### [Problemas e tarefas]
1: Copie, sem nenhuma alteração, o trecho do texto sobre a Embraer que se inicia nas palavras que contêm "A análise da" e se encerra em "adiamento de entregas.".
2: Indique se cada afirmação a seguir está de acordo com o texto sobre a Embraer. Responda sim ou não e cite literalmente as palavras do texto que decidem a questão: (a) A XP Investimentos aponta um risco de queda entre 14% e 15% no lucro da Embraer. (b) A montagem final dos jatos executivos da Embraer é feita no Brasil. (c) Por volta das 11h15, o Ibovespa subia 0,74%.
━━━ Trecho do texto
Título do Artigo: Embraer Sob Pressão: Entenda o Impacto da Tarifa de 50% de Trump
As ações da Embraer (EMBR3) despencaram na Bolsa de Valores nesta quinta-feira, refletindo a crescente preocupação do mercado financeiro com o potencial impacto das novas tarifas de 50% anunciadas por Donald Trump sobre as exportações brasileiras para os Estados Unidos, com início previsto para 1º de agosto.
Por volta das 11h15, os papéis da Embraer apresentavam uma queda significativa de 6,88%, cotados a R$ 72,75, chegando a atingir a mínima do dia em R$ 71,63. Esse desempenho contrastava com o Ibovespa, que, no mesmo período, recuava 0,74%, situando-se em 136.459 pontos.
A reação negativa do mercado se deve ao receio de que a medida de Trump possa desencadear uma guerra comercial entre Brasil e Estados Unidos. A XP Investimentos, em um relatório recente, alertou para os “impactos potenciais” nas operações da Embraer, dada a forte presença da companhia brasileira no mercado americano.
A análise da XP Investimentos aponta para um risco de queda entre 14% e 15% no lucro da Embraer. Isso porque a montagem final dos jatos executivos da empresa ocorre na Flórida, utilizando peças fabricadas no Brasil. O aumento dos custos decorrente da tarifa de 50% poderia levar a uma redução na demanda e ao adiamento de entregas.
━━━━━━
━━━ Material fornecido
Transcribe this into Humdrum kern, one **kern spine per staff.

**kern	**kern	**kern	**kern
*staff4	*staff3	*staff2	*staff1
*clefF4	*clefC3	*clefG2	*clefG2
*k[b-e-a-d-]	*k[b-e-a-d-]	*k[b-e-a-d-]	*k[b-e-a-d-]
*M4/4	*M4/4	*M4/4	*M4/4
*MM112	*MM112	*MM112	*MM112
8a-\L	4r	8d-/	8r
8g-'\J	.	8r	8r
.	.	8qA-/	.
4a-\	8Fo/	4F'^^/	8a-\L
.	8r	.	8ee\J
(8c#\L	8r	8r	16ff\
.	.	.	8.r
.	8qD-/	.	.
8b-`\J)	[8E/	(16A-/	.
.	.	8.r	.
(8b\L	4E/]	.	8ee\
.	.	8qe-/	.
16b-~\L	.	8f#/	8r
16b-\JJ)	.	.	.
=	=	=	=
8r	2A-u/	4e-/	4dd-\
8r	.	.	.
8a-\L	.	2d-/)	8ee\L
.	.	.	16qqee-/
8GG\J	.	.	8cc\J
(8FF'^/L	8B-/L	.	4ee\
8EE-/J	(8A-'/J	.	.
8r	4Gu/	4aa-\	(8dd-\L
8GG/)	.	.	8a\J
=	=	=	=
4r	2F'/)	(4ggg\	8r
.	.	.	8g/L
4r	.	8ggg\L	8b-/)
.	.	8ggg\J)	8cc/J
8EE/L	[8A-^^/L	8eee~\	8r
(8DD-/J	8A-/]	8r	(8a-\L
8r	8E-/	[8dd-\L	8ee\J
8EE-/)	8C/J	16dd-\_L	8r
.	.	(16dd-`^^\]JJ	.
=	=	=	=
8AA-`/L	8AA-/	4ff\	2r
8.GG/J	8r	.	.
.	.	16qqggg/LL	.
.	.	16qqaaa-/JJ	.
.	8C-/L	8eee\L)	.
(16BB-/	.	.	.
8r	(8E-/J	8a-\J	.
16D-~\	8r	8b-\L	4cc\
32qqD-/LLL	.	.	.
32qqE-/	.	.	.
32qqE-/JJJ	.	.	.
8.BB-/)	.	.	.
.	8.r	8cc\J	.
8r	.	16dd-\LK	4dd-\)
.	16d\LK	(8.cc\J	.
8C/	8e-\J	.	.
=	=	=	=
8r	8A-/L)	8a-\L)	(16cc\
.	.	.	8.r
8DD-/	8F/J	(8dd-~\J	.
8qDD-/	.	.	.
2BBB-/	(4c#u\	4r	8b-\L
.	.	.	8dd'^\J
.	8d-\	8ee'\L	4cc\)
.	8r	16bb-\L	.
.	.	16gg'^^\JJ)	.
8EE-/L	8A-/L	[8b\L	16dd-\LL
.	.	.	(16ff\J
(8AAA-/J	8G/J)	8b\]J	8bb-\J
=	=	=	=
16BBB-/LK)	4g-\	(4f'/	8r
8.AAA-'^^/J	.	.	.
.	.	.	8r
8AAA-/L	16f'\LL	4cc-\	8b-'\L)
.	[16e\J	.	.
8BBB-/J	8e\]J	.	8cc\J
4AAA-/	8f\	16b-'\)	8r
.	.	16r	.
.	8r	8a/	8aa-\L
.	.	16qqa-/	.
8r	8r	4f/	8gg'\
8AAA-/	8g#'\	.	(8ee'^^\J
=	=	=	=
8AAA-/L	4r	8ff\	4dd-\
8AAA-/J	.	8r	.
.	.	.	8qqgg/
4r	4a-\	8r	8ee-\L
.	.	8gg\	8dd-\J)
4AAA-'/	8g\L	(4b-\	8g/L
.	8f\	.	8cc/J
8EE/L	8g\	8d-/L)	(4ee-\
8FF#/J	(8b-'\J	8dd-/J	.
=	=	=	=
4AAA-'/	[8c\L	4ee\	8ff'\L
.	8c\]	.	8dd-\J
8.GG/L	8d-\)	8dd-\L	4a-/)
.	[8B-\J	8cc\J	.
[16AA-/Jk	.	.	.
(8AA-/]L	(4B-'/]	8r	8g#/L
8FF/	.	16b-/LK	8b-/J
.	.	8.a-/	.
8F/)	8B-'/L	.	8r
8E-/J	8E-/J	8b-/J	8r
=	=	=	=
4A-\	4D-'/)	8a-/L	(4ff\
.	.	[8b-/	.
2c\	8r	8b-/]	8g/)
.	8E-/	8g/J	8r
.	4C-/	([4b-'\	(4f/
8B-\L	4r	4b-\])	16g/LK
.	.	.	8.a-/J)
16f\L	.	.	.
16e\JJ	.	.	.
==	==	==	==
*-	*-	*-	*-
━━━━━━
### [Respostas em ordem]
1:
A análise da XP Investimentos aponta para um risco de queda entre 14% e 15% no lucro da Embraer. Isso porque a montagem final dos jatos executivos da empresa ocorre na Flórida, utilizando peças fabricadas no Brasil. O aumento dos custos decorrente da tarifa de 50% poderia levar a uma redução na demanda e ao adiamento de entregas.

2:
(a) Sim: "A análise da XP Investimentos aponta para um risco de queda entre 14% e 15% no lucro da Embraer."
(b) Não: "a montagem final dos jatos executivos da empresa ocorre na Flórida, utilizando peças fabricadas no Brasil."
(c) Não: "recuava 0,74%, situando-se em 136.459 pontos."